# first vivarium background and waterfall advice please



## ozikeri (Aug 29, 2011)

hay guys just looking for some advice really....

i am about to make my first background and waterfall for my 60x60 exo terra.

i have in mind the idea that i want to do and think i have most of the items ready to get started soon as all things have arrived.

the way i want to do it is have a waterfall from top left to bottom right with like a small area big enough to have a fish if i wanted.

i will be putting egg crate cut to size with bio balls underneath with mesh ontop then stone then dirt.

with the background i am wanting to make a big effect with opening plant pot size holes and bark branches integrated into the background

the items i have got is..........

pump
egg crate
mesh
bio balls
polystyrene
expandable foam
pva waterproof glue
stones
eco earth
plant pots


the idea is to use the eco earth applied onto the background rather than painting it. what's the best way to stick it on and is their any pros or cons to doing this? do I need like a particular sealant to go over the custom background and waterfall or will it be ok with waterproof pva on waterfall and background being left alone.

any advice would be helpful guys as I don't want to mess this up and i am really passionate about doing this.

if their is anything missing or something completely wrong please......be brutally honest.

I have searched for days on info but struggling to piece all the info together.



ps this will be for crested geckos. with the idea in the future to get a rain maker.

Thanks for any info it will be really appreciated. 
[/FONT][/FONT]


----------



## ozikeri (Aug 29, 2011)

i would post a pic of my idea but i dont know how to.


----------



## dinostore (Feb 23, 2011)

look for ch4dg, for fake rock things


----------



## ozikeri (Aug 29, 2011)

thanks pal.

so im guessing im better grouting the whole thing, painting and varnishing it? will the varnish act as a waterproof sealant?

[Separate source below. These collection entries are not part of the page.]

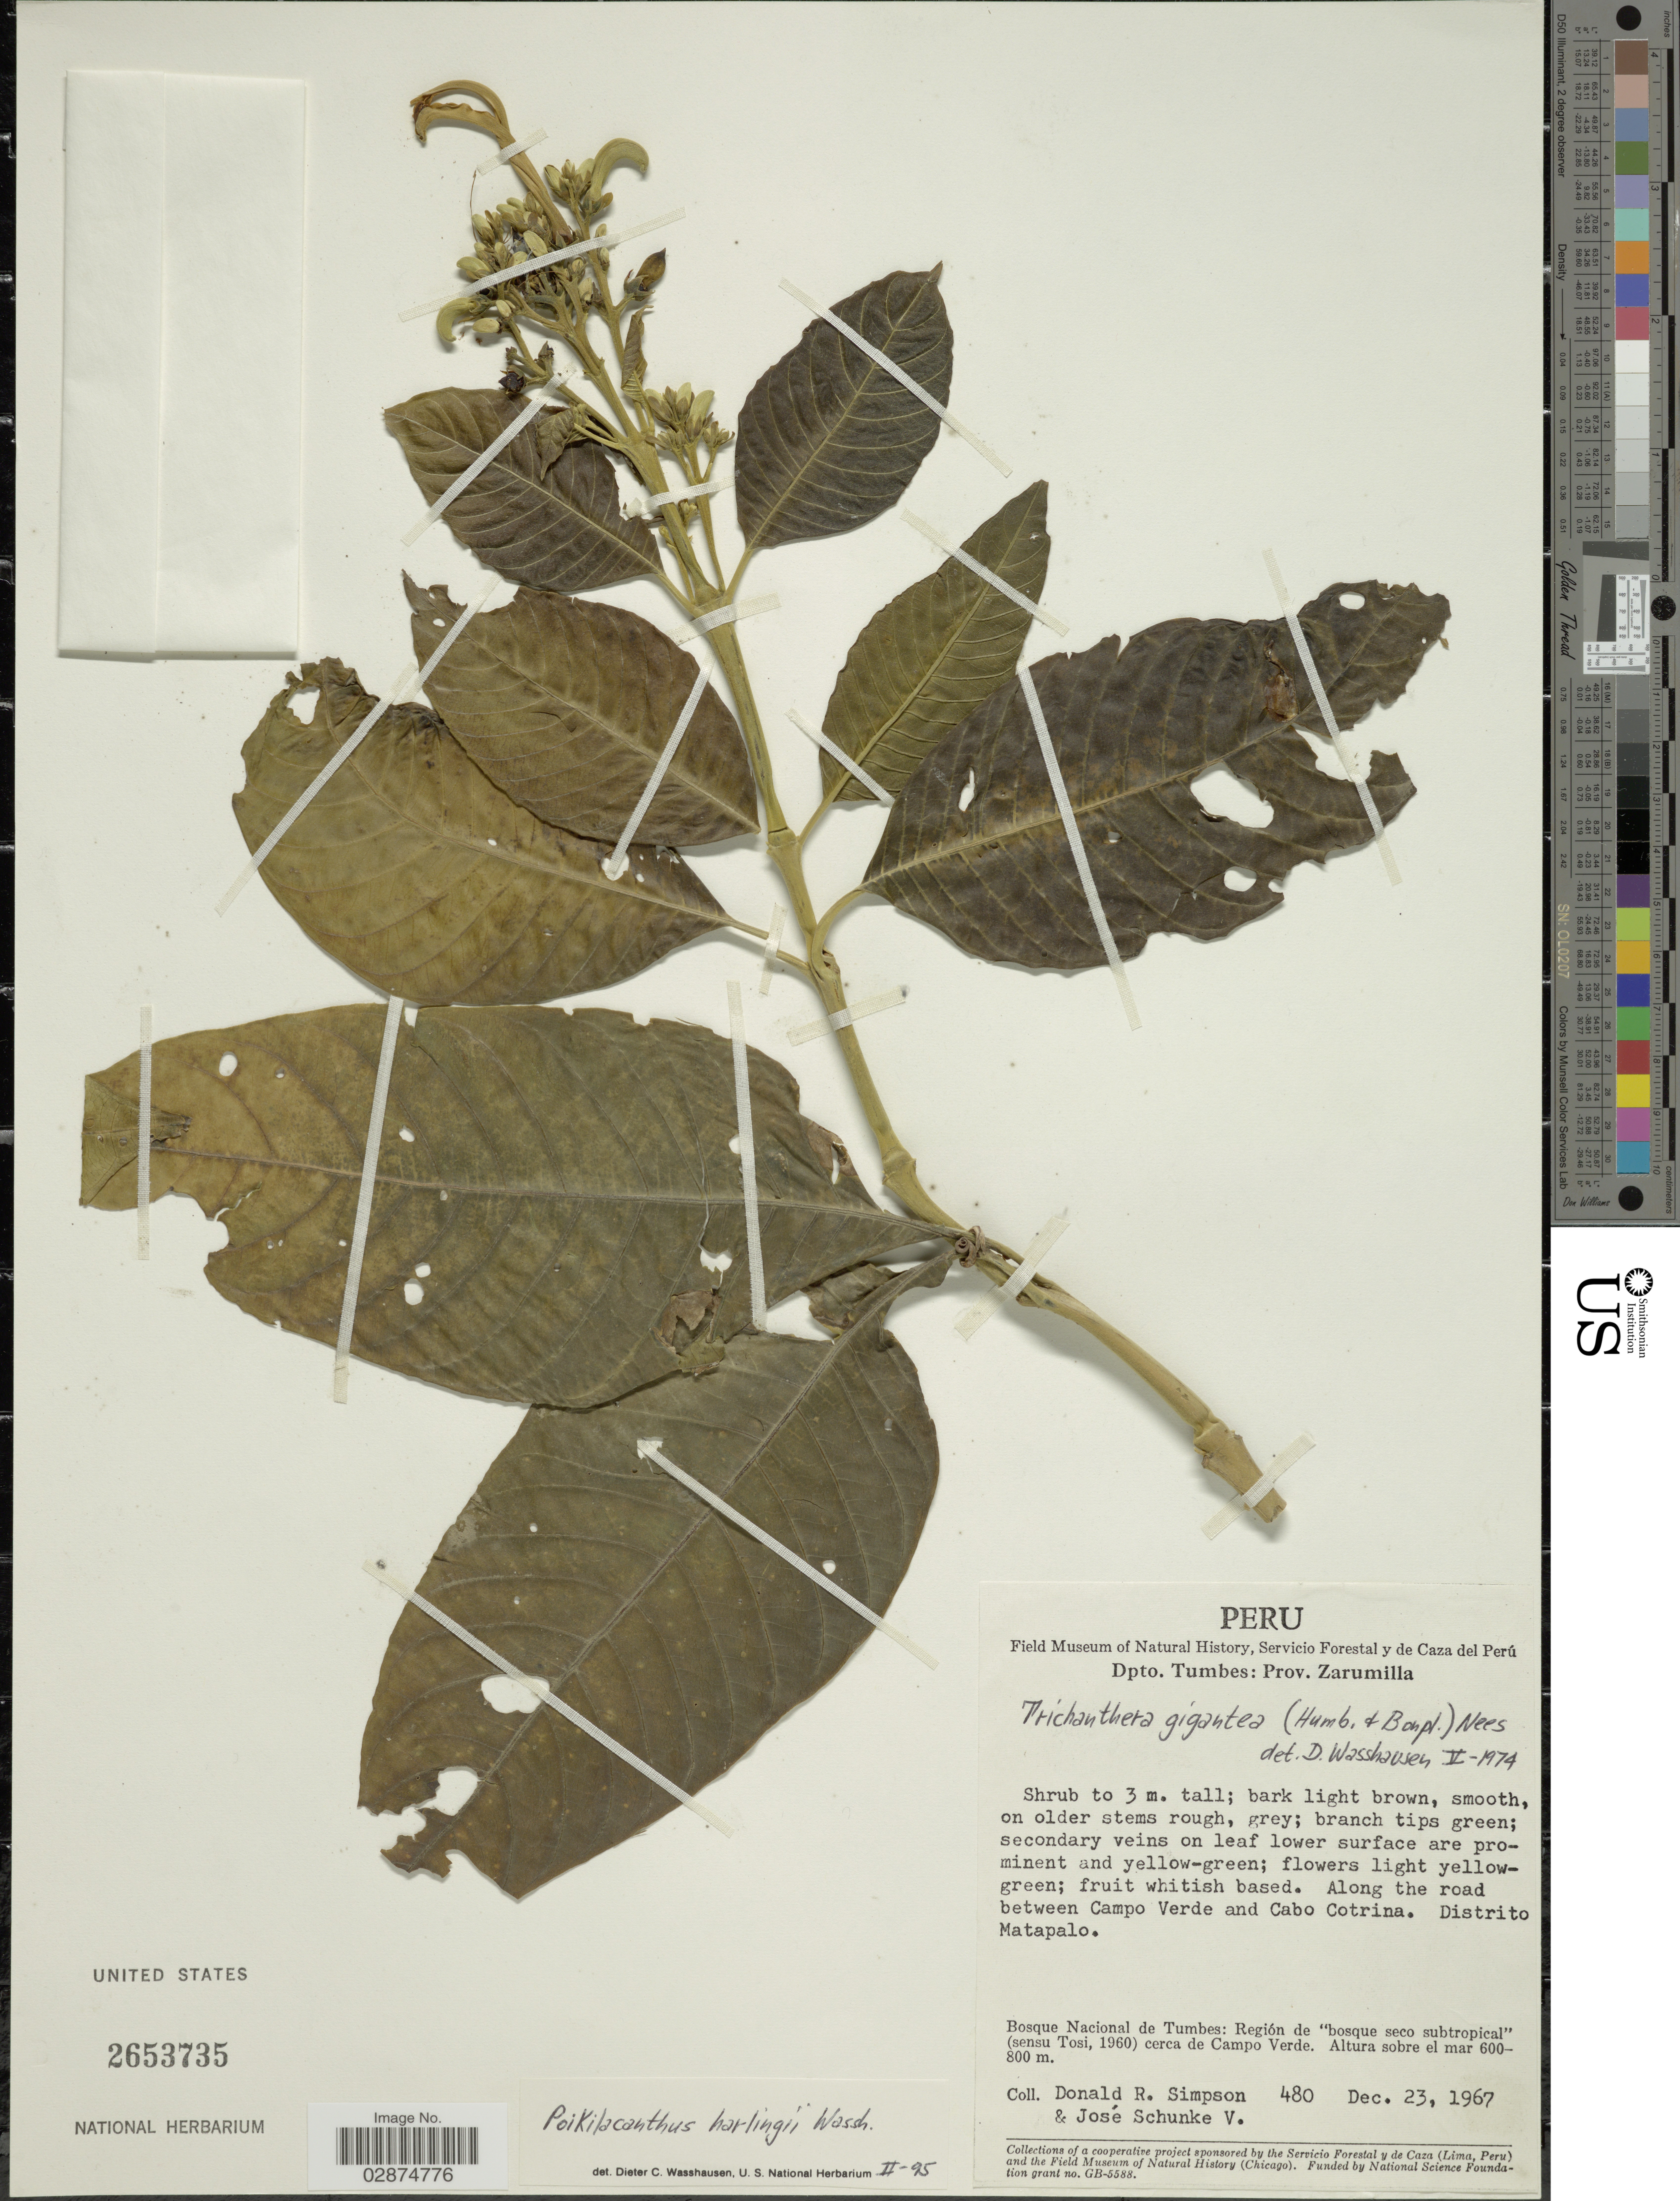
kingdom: Plantae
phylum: Tracheophyta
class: Magnoliopsida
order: Lamiales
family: Acanthaceae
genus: Poikilacanthus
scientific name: Poikilacanthus harlingii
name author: Wassh.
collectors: D. R. Simpson & J. Schunke Vigo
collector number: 480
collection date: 1967-12-23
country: Peru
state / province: Tumbes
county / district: Zarumilla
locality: Dpto. Tumbes: Prov. Zarumilla. Along the road between Campo Verde and Cabo Cotrina. Distrito Matapalo. Bosque Nacional de Tumbes: Región de "bosque seco subtropical" (sensu Tosi, 1960) cerca de Campo Verde.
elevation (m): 600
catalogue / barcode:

feeling more comfortable now im put on the right path.


----------



## dinostore (Feb 23, 2011)

thats pretty much spot on...

1.grout it all,

2.paint but only it if desired,

3.varnish it,
but with waterfalls you need a pond sealer as it will be in contact with water 24/7 , so i would use 'G4 Pond sealent' but there are loads of brands to choose from


----------



## ozikeri (Aug 29, 2011)

that's exactly what i needed! with the coco fibre background, do i just leave that or am i better varnishing and sticking coco to it whilst drying? that is the last thing i need to know.


----------



## ch4dg (Jul 24, 2008)

ozikeri said:


> the idea is to use the eco earth applied onto the background rather than painting it.
> sambridge15 is one of the best and knowledable people...heres one of his theads
> http://www.reptileforums.co.uk/forums/planted-vivariums/572974-planted-exo-guide.html
> 
> ...


your on the right path: victory:


----------



## ozikeri (Aug 29, 2011)

Your an absolute legend. I couldn't have asked for anything more.

I'm really excited now. 

I think I will do a step by step guide from a beginner to beginners.

I will post pics to show progress and let u know how it goes. Next weekend is Goo.g to be stressful Haha :lol2:


----------



## ozikeri (Aug 29, 2011)

Honestly, thank you both for your help.


----------



## ozikeri (Aug 29, 2011)

hay guys, i know its been a while but finally i have built my custom false bottom with pump and also i have built my custom background with expandable foam.

I have completely shaped it with waterfall built into background and nearly at the last step.

all i need to do now is add eco earth to my background to give it that authentic look.

I was wondering if you have any tips on how to do this and also if you recommend any specific glue. also i intend to cover the whole background with g4 pond sealer. is their any recommendations on doing it before or after the applying of the eco earth????

thanks guys.


----------



## ozikeri (Aug 29, 2011)

rite well i have decided to use gorilla glue all over to glue down the eco earth and use the g4 for just the back and bottom of the product.

i am just waiting for more of the glue to arrive then i can get cracking.

anyone used dry moss also?

i do have one worry though, where the water will fall down, im slightly worried about the eco earth will fall apart after a while, does anyone have any suggestions?


----------